Analysis: Perimeter defense is key for men’s basketball


The Daily Eastern News

File Photo | The Daily Eastern News Ben Harvey (left) and Rade Kukobat (middle) defend Nick Mayo as he backs down in the post, along the baseline. Eastern defeated Eastern Kentucky 67-66 Jan. 31 in Lantz Arena.

Dillan Schorfheide, Sports Editor

While the offense could certainly be up-and-down at times last season, the Eastern men’s basketball team could usually rely on a basket to help its case.

What the Panthers could not rely on, though, was their defense.

Until the second half of the season, Eastern struggled to keep opposing teams out of the lane and from shooting well beyond the three-point line.

These two aspects of defense will be important to watch once the season gets going.

Man or zone defense?

Eastern ranked seventh in the conference last season for scoring defense, giving up 76.8 points per game, according to the OVC website.

With that number, compared to Eastern’s 71.8 points per game, the Panthers were at a scoring deficit of five points.

For most of the season, the Panthers ran a man-to-man defense.

The issue the team encountered was that opposing teams scorched the Panthers on the outside.
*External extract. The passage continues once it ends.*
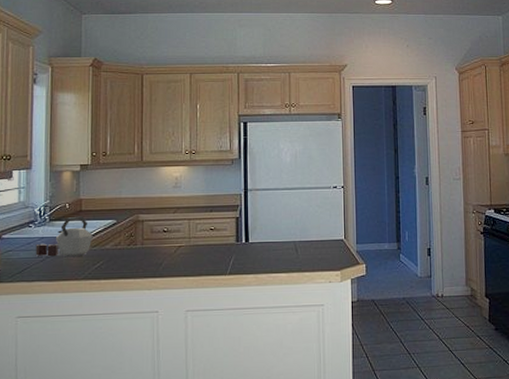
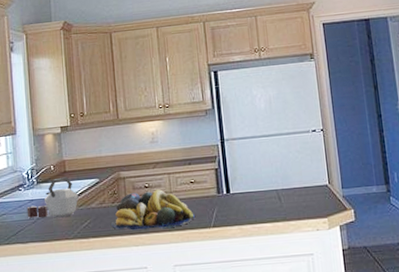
fruit bowl: none [125,234,211,274] -> present [111,189,195,231]

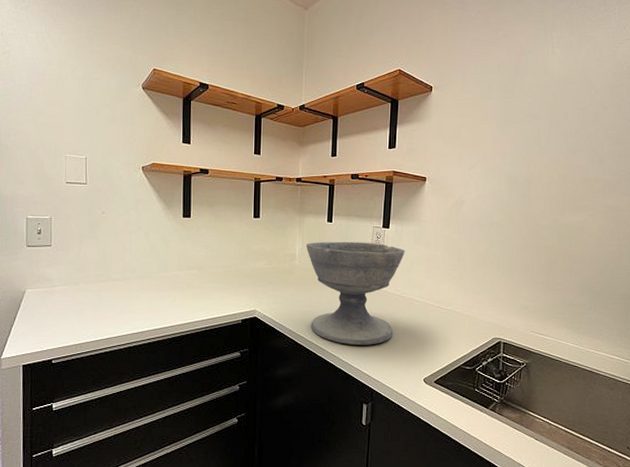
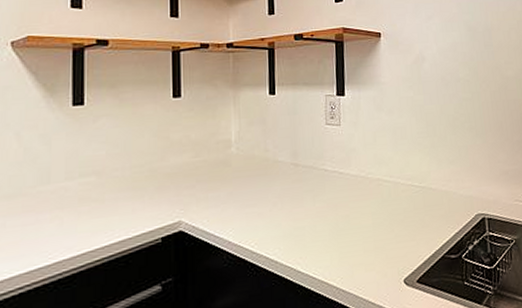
bowl: present [306,241,405,345] -> none [244,115,366,250]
Opposing guards were able to dribble around perimeter Eastern defenders well, which led to them either getting points in the paint or kicking the ball out to perimeter shooters.
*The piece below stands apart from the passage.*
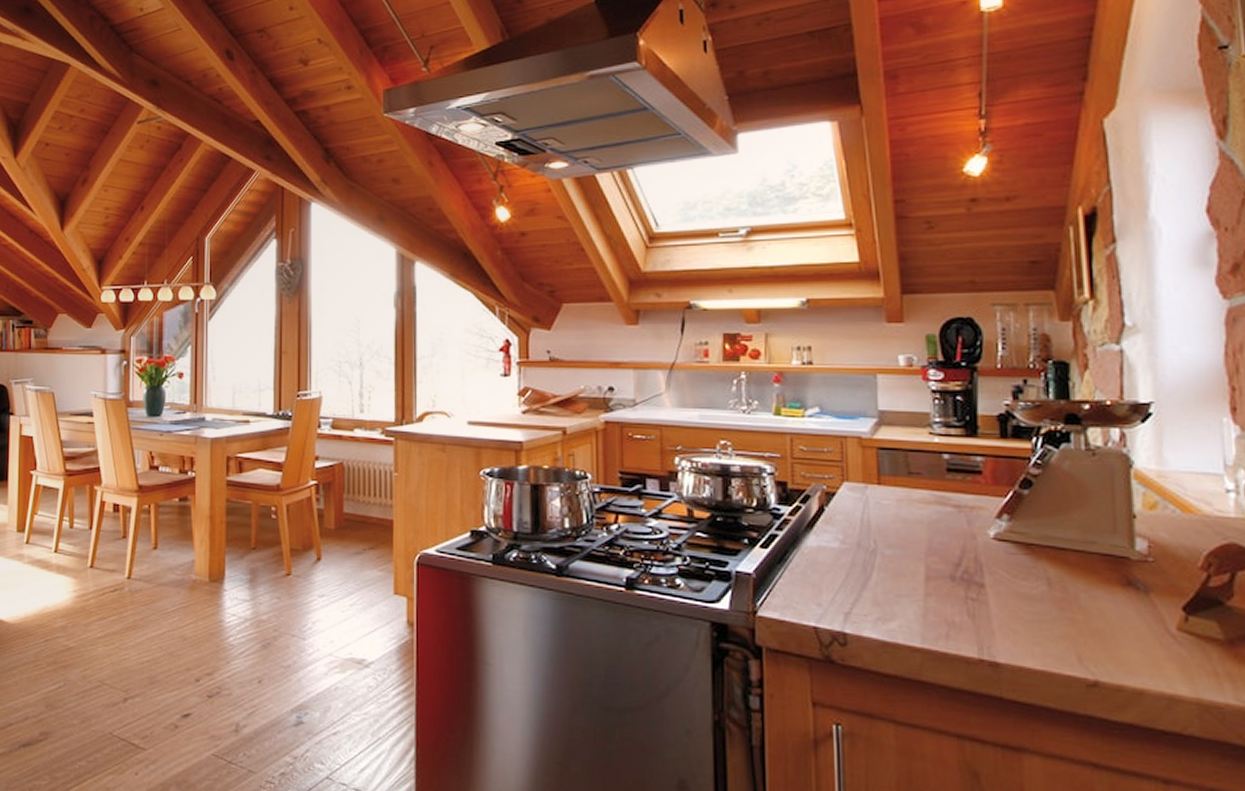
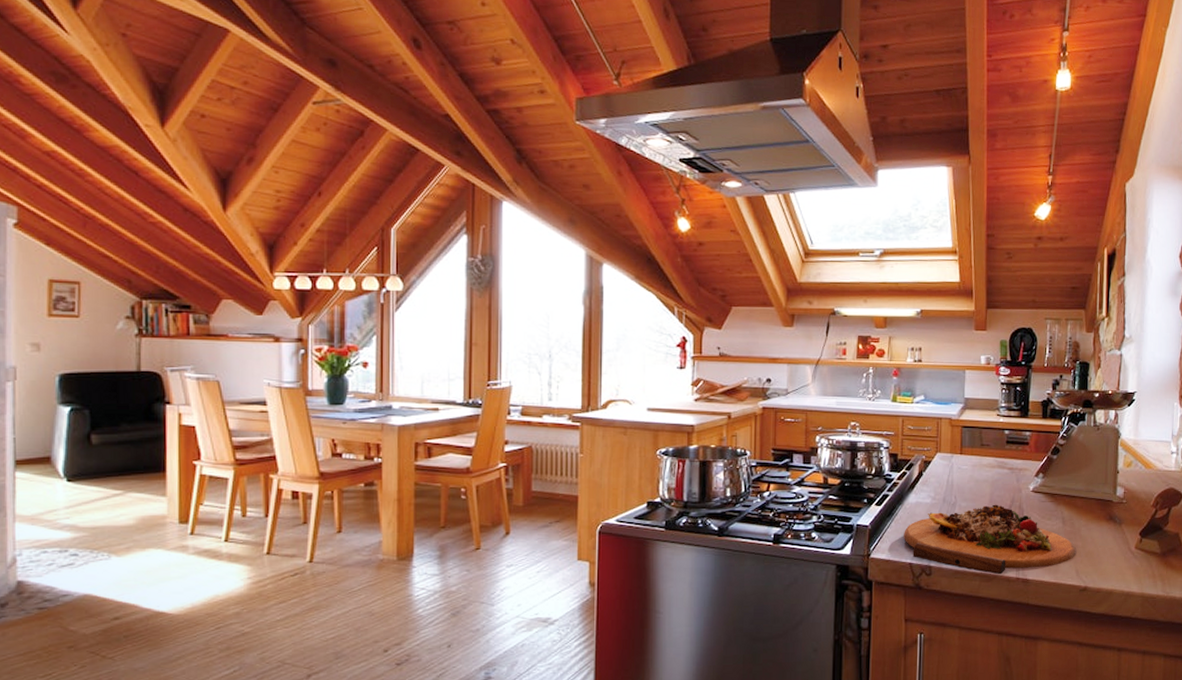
cutting board: none [803,554,1076,653] -> present [904,504,1077,575]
Keeping ball handlers in front of them was an issue head coach Jay Spoonhour mentioned at the beginning of the season for his team.

Spoonhour pointed out that his team had that issue in a scrimmage before last season started.

This offseason, the team has been working on its man defense, according to forward Rade Kukobat.

“We’ve realized that we cannot give up as many threes as we did last year and we’ve been grinding a lot on the defensive end,” he said. “It’s a man defense but the effort we are putting is a lot harder and we are going to make it miserable for people.”

In the second half of the season, Spoonhour implemented a hybrid zone/man-to-man defense that saw more success.

The way Eastern utilized this defense was by having perimeter defenders play man-to-man on ball handlers on the perimeter, but inside Eastern defenders did not play man-to-man inside and around the lane.

Whether or not the Panthers utilize this hybrid defense or not to start the season will be a big thing to watch for.

Not allowing threes

Going along with the hybrid defense, not allowing threes, like Kukobat said, will be important for Eastern to help cut down its scoring deficit.

The one game where this problem was most apparent was Eastern’s 104-60 loss to Fort Wayne Nov. 28.

The Mastodons lit up Eastern from beyond the three-point line, shooting 21-of-37 from three-point range.

Fort Wayne did it by making Eastern’s defenders run all over the half court, never being able to get set in front of the Mastodon ball handlers.

A Fort Wayne guard would drive past an Eastern defender, and when a Panther moved over for help in the lane, the guard kicked the ball out to the awaiting perimeter shooter, who made the shot with little contention.

Eastern’s defenders, in that game, were running all over the place either trying to help on a drive or trying to catch up with the ball handler, and they paid the price.

Both the initial defense on the perimeter and in the help were things Eastern needed to fix, and both are things Eastern must be weary of when the season starts.

Help defense is fine and necessary, but Eastern never quite found a way to help without over helping, or help without leaving open shooters.

Everything will start with the perimeter defenders not getting beat to the lane, and with the defense rotating in the proper manner to cover all possible scoring lanes after the initial help defender leaves his spot.

That was one of the big reasons the help defense failed Eastern and left people open: The defender who got beat off the dribble would not recover to his teammates’ now open man.

If that initial Eastern defender did recover to his teammates’ man, somewhere else another opponent would get open, and Eastern did not recover well to cover him, which lead to the scoring chances for opponents.

Sometimes Eastern had two or even three guys move to provide help defense, which would leave multiple players open for chances to score or further move the ball.

No matter which case it is, Eastern found itself in a mess in help defense, and it showed.

The offense has some things to improve upon this year, but the defense is the thing that demands the biggest improvements going in to this season.